Aim of the exercise -
Show me every line in the listing that has the word "this".

Available records -
○ ○ ○ ○ ○ ○ ○

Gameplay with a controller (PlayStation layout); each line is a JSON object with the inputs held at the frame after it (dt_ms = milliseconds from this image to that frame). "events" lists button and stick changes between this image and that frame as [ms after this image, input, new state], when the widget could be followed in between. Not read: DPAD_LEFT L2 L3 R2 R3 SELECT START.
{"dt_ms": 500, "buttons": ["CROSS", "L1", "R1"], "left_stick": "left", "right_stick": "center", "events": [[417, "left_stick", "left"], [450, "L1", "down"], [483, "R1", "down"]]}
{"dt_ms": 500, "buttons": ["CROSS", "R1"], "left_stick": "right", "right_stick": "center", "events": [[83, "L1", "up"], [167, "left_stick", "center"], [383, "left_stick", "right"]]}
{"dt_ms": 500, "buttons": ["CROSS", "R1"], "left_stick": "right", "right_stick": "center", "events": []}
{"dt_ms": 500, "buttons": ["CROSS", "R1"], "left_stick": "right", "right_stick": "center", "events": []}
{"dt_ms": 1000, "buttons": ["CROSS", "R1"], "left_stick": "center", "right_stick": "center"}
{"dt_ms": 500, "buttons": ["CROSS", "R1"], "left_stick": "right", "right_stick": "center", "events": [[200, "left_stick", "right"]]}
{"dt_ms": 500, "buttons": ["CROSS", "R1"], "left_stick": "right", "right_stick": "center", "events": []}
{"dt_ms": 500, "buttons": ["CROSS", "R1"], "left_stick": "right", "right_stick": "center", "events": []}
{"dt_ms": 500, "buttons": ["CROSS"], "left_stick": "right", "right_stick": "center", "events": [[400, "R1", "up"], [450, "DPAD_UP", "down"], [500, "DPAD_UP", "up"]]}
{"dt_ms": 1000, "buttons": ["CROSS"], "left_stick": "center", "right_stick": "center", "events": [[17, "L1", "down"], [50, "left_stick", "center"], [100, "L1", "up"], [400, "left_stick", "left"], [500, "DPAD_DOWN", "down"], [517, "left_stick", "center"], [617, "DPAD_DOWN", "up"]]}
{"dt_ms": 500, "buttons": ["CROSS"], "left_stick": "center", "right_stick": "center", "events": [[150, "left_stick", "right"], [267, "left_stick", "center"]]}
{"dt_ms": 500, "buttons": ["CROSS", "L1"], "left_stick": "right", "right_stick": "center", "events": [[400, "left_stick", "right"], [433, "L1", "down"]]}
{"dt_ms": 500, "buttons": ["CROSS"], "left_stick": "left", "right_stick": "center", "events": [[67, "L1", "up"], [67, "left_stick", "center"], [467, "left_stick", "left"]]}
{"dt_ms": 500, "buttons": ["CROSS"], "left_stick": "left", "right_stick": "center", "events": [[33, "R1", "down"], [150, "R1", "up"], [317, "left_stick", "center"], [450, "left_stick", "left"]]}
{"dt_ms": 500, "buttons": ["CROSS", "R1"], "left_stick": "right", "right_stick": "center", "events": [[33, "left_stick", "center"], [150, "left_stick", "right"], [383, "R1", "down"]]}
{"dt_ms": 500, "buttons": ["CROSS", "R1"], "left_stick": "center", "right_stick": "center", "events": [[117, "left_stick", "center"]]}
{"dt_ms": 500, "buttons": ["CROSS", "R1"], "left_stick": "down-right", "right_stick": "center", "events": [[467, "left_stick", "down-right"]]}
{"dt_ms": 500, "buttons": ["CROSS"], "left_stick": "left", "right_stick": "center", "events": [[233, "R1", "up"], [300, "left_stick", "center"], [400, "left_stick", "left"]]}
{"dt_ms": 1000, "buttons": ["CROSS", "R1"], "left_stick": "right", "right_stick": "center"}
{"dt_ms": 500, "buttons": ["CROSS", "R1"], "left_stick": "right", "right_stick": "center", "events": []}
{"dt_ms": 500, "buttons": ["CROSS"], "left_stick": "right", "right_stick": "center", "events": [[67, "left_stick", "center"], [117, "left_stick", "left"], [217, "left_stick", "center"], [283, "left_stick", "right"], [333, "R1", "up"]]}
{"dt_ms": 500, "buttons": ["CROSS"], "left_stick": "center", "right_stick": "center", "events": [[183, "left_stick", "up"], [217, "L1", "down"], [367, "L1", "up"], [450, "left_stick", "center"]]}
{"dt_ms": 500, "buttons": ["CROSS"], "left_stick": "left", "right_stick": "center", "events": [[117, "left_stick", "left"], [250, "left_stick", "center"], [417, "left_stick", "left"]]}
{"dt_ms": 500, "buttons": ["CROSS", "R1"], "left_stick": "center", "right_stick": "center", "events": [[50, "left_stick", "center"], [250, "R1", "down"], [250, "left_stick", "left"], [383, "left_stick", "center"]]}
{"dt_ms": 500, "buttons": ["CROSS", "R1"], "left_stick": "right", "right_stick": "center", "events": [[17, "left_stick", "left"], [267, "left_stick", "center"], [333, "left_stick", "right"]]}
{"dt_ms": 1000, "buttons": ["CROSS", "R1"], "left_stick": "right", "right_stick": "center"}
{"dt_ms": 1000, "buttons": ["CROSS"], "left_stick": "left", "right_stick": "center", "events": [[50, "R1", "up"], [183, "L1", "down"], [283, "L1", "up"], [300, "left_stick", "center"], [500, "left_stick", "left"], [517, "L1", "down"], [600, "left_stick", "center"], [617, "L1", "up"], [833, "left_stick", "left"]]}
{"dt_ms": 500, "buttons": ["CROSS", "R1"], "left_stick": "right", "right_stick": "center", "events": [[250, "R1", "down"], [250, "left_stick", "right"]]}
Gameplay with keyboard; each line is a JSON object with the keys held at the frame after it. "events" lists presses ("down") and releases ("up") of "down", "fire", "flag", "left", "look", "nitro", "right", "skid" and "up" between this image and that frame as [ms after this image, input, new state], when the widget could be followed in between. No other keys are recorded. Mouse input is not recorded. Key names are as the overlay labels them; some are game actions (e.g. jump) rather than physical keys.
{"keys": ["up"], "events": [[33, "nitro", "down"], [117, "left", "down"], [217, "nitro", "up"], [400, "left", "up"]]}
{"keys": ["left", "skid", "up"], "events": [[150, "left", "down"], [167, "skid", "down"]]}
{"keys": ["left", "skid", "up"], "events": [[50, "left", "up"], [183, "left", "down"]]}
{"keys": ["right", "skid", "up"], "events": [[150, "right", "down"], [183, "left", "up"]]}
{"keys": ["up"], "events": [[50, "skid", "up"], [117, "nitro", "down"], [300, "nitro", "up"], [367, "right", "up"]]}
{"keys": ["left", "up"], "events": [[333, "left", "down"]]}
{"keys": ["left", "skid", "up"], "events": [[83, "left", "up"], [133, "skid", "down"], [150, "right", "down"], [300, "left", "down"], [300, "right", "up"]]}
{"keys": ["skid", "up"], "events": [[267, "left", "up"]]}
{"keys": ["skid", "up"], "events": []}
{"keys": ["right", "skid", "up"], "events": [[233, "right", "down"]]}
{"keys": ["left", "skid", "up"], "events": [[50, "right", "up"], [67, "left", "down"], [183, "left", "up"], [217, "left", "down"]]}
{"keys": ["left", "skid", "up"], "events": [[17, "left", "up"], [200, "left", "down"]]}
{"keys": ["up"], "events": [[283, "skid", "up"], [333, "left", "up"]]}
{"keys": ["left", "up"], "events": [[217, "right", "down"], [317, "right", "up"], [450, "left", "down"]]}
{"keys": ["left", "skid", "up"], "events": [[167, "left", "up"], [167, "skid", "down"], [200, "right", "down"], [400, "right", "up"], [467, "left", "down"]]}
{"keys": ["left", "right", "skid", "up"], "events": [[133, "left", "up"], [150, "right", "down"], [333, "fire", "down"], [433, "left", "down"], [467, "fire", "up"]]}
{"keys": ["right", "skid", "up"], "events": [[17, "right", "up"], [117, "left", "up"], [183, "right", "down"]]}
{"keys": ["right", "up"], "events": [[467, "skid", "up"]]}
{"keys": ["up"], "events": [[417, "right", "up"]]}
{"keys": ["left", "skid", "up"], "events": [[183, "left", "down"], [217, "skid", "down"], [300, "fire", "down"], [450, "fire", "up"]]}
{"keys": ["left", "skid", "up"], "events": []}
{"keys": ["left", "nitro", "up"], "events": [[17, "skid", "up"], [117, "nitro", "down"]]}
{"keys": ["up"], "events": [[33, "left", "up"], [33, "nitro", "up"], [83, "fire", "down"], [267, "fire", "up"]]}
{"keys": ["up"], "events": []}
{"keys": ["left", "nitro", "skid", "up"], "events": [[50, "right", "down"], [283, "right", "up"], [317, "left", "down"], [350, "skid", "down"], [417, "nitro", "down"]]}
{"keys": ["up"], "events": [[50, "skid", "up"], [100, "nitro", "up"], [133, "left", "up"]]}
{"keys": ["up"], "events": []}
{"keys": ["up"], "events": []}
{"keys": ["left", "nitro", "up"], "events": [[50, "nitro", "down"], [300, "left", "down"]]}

○ ○ ○ ○ ○ ○ ○

Output of the task -
Gameplay with a controller (PlayStation layout); each line is a JSON object with the inputs held at the frame after it (dt_ms = milliseconds from this image to that frame). "events" lists button and stick changes between this image and that frame as [ms after this image, input, new state], when the widget could be followed in between. Not read: DPAD_LEFT L2 L3 R2 R3 SELECT START.
Gameplay with keyboard; each line is a JSON object with the keys held at the frame after it. "events" lists presses ("down") and releases ("up") of "down", "fire", "flag", "left", "look", "nitro", "right", "skid" and "up" between this image and that frame as [ms after this image, input, new state], when the widget could be followed in between. No other keys are recorded. Mouse input is not recorded. Key names are as the overlay labels them; some are game actions (e.g. jump) rather than physical keys.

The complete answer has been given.